このような社会に危機意識を抱いたフランシス・ゴールトンは、ダーウィンの進化論を人間に適用しようとした。

 貧困層の増大、環境の悪化、病気の蔓延という社会的危機を、人間の劣化の危機、つまり「遺伝的危機」ととらえ、 「社会を改善していくためには『優れた人間』を増やさなければならない」として「優生学」を提唱する。

優生学(eugenics)とは?
人類遺伝学の知識と高度の医療技術を応用して遺伝に基づく劣悪な心身の素質をもつ人口の増加を防止するとともに、健全な素質の増加を積極的に図り、人類集団の遺伝形質を改善することを目的とする学問をいう。 …『日本大百科全書』(1998年7月1日改訂第2版)より…
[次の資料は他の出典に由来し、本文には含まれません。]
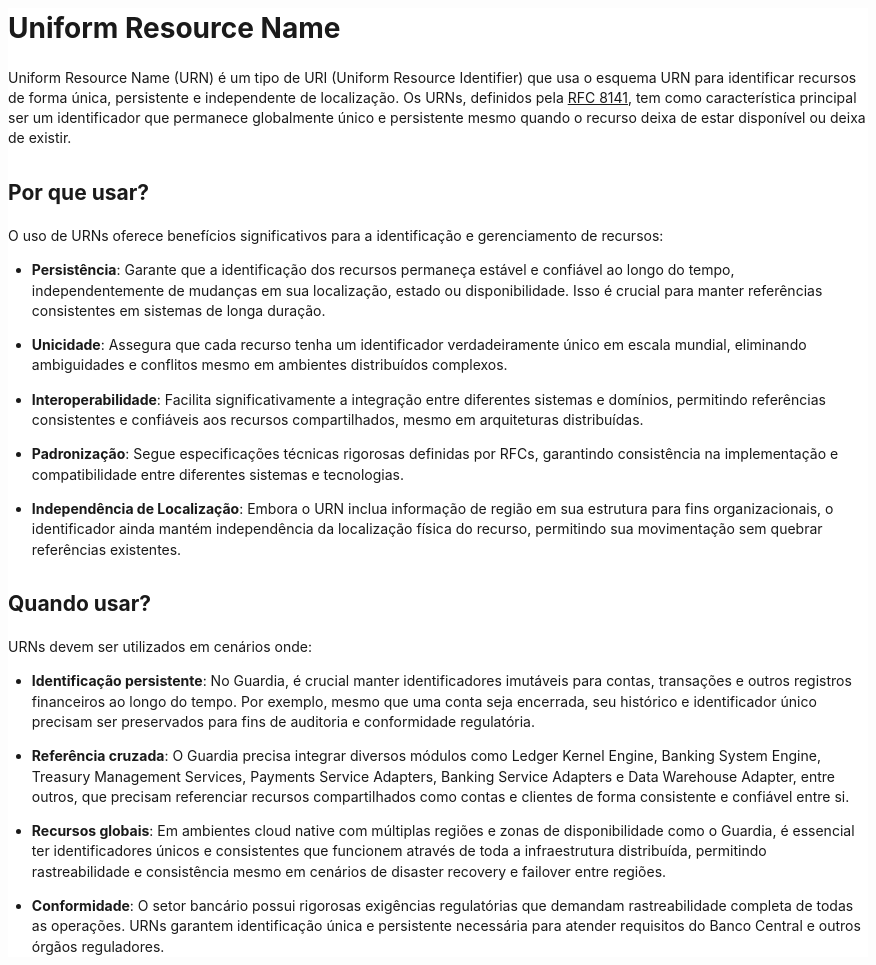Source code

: # Uniform Resource Name

Uniform Resource Name (URN) é um tipo de URI (Uniform Resource Identifier) que usa o esquema URN para identificar recursos de forma única, persistente e independente de localização. Os URNs, definidos pela [RFC 8141](https://www.rfc-editor.org/rfc/rfc8141.html), tem como característica principal ser um identificador que permanece globalmente único e persistente mesmo quando o recurso deixa de estar disponível ou deixa de existir.


## Por que usar?

O uso de URNs oferece benefícios significativos para a identificação e gerenciamento de recursos:

- **Persistência**: Garante que a identificação dos recursos permaneça estável e confiável ao longo do tempo, independentemente de mudanças em sua localização, estado ou disponibilidade. Isso é crucial para manter referências consistentes em sistemas de longa duração.

- **Unicidade**: Assegura que cada recurso tenha um identificador verdadeiramente único em escala mundial, eliminando ambiguidades e conflitos mesmo em ambientes distribuídos complexos.

- **Interoperabilidade**: Facilita significativamente a integração entre diferentes sistemas e domínios, permitindo referências consistentes e confiáveis aos recursos compartilhados, mesmo em arquiteturas distribuídas.

- **Padronização**: Segue especificações técnicas rigorosas definidas por RFCs, garantindo consistência na implementação e compatibilidade entre diferentes sistemas e tecnologias.

- **Independência de Localização**: Embora o URN inclua informação de região em sua estrutura para fins organizacionais, o identificador ainda mantém independência da localização física do recurso, permitindo sua movimentação sem quebrar referências existentes.


## Quando usar?

URNs devem ser utilizados em cenários onde:

- **Identificação persistente**: No Guardia, é crucial manter identificadores imutáveis para contas, transações e outros registros financeiros ao longo do tempo. Por exemplo, mesmo que uma conta seja encerrada, seu histórico e identificador único precisam ser preservados para fins de auditoria e conformidade regulatória.

- **Referência cruzada**: O Guardia precisa integrar diversos módulos como Ledger Kernel Engine, Banking System Engine, Treasury Management Services, Payments Service Adapters, Banking Service Adapters e Data Warehouse Adapter, entre outros, que precisam referenciar recursos compartilhados como contas e clientes de forma consistente e confiável entre si.

- **Recursos globais**: Em ambientes cloud native com múltiplas regiões e zonas de disponibilidade como o Guardia, é essencial ter identificadores únicos e consistentes que funcionem através de toda a infraestrutura distribuída, permitindo rastreabilidade e consistência mesmo em cenários de disaster recovery e failover entre regiões.

- **Conformidade**: O setor bancário possui rigorosas exigências regulatórias que demandam rastreabilidade completa de todas as operações. URNs garantem identificação única e persistente necessária para atender requisitos do Banco Central e outros órgãos reguladores.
優生学を唱える人は、まず人間を2種類に分別する。「健全な心身の素質」の持ち主と「劣悪な心身の素質」の持ち主と、に。ハンセン病患者・元患者、アルコール中毒者、同性愛者、犯罪者等々は「劣悪な心身の素質」を持つ者である。そして、これらの人々の「人口の増加を防止」しようとするのである。。
 参考までに日本の現行「優生保護法」の第1章総則を挙げておく。発想はゴールトンと変わっていないことがわかる。
第1章 総則
(この法律の目的)
第1条 この法律は、優性上の見地から不良な子孫の出生を防止するとともに、母性の生命健康を保持することを目的とする。
(定義)
第2条 この法律で優性手術とは、生殖腺を除去することなしに、生殖を不能にする手術で命令をもって定めるものをいう。
2 この法律で人口妊娠中絶とは、胎児が、母体外において生命を保持することが出来ない時期に、人工的に、胎児およびその附属物を母体外に排出することを言う。